R^2 is not appropriate for model selection because it only allows you to determine whether your model is good at explaining the observed data. AIC, on the other hand, provides an idea of how well your model will predict at NEW data sets. Because AIC prefer simple models, we should see a pattern similar variables being selected.

## Overfitting
The previous problem studied variable selection. Why is variable selection necessary at all? Shouldn't we use all the available data, rather than adding only a subset of the predictors to our model? 
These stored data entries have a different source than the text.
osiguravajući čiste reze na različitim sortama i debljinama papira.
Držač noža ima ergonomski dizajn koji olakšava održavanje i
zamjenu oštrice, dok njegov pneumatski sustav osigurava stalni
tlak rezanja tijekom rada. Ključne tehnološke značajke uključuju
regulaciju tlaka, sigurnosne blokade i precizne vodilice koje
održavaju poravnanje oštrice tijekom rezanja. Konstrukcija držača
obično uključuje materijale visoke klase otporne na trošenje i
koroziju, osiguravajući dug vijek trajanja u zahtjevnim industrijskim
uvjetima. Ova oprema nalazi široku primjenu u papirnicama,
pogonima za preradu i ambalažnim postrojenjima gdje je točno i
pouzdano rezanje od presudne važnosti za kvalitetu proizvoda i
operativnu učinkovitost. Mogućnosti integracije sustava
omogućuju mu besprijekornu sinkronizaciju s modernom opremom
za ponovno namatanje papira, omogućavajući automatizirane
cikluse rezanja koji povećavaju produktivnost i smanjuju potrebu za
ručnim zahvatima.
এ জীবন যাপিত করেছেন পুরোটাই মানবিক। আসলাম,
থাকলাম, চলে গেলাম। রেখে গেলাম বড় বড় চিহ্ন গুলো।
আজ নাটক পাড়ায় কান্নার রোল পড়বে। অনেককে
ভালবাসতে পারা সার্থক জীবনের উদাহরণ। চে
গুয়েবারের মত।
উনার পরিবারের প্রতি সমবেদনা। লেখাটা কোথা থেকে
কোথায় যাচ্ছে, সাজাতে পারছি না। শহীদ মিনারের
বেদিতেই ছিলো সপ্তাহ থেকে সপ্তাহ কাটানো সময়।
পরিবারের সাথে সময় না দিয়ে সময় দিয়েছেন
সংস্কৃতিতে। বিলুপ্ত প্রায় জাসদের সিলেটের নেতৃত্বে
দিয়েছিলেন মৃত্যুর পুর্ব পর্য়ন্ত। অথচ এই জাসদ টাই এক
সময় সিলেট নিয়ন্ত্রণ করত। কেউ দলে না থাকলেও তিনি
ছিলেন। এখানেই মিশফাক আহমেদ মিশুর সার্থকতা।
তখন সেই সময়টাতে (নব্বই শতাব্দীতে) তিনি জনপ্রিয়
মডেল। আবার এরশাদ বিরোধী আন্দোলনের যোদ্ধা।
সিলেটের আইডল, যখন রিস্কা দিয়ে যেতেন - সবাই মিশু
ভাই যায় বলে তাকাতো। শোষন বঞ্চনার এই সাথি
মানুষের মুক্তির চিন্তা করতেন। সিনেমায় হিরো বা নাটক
One argument for using fewer variables is parsimony: as we discussed in lecture, simpler models are more interpretable. However, even if we do not care about interpretability, there is another reason for preferring less complex models. In this problem, we will see that reason.

#### Problem 9
Write a function `split_data(df, p)` which, given a data frame `df` and a number $p \in (0, 1)$, returns a list with two named elements, `train` and `test`. The function will randomly sample  (without replacement) $100 \times p \%$ of the rows (rounded to the nearest integer) from `df` and assign them to `train`. The remaining rows will be stored in `test`. For example, if `df` is a tibble with 100 rows and two columns then
```{r}
> split_data(df, p)
$train
# A tibble: 50 x 2
<...>
$test
# A tibble: 50 x 2
<...>
```

In [16]:
split_data = function(df, p) {
    trainer = sample(1:nrow(df), size = round(p * nrow(df)))
    train = df[trainer,]
    test = df[-trainer,]
    v = list(train=train, test=test)
    return(v)
}


In [17]:
stopifnot(nrow(split_data(sim1, .5)$train) == 15)
stopifnot(nrow(split_data(sim1, .5)$test) == 15)

#### Problem 10
Write a function `ssr(df, mod)` which, given a data frame `df` and a model `mod`, returns the sum of squared residuals obtained by applying `mod` to `df`.

In [22]:
ssr = function(df, mod) {
    resid = c()
    for (i in 1:length(df))
    resid[i] = sum((df[i] - mod[i])^2)
}

In [23]:
stopifnot(near(ssr(sim1, lm(y ~ x, sim1)), 135.8746, tol=1e-1))
stopifnot(near(ssr(sim4, lm(y ~ x1 + x2, sim4)), 1322.714, tol=1e-1))

Now we will split the `diamonds` into two halves:

In [19]:
set.seed(1)
df = split_data(diamonds, .5)

On the training data we will fit two models. The first is `log(price) ~ log(carat)` which we saw in lecture. The second, `log(price) ~ log(carat) + .^2`, contains hundreds more interaction terms:

In [18]:
mod1 = lm(log(price) ~ log(carat), df$train)
mod2 = lm(log(price) ~ log(carat) + .^2, df$train)

ERROR: Error in df$train: object of type 'closure' is not subsettable


`mod2` is a much better predictor of `log(price)` on the training data set:

In [20]:
ssr(df$train, mod1)
ssr(df$train, mod2)

ERROR: Error in ssr(df$train, mod1): could not find function "ssr"


However, `mod2` does much *worse* if we compare them on the test data set:

In [None]:
ssr(df$test, mod1)
ssr(df$test, mod2)

This is called [overfitting](https://en.wikipedia.org/wiki/Overfitting). `mod2` has so many extra predictors that it can fit not only the actual patterns which are present in `df$train`, but also the random noise in that data. Since the noise is different in `df$test`, `mod2` does a worse job of predicting "out of sample".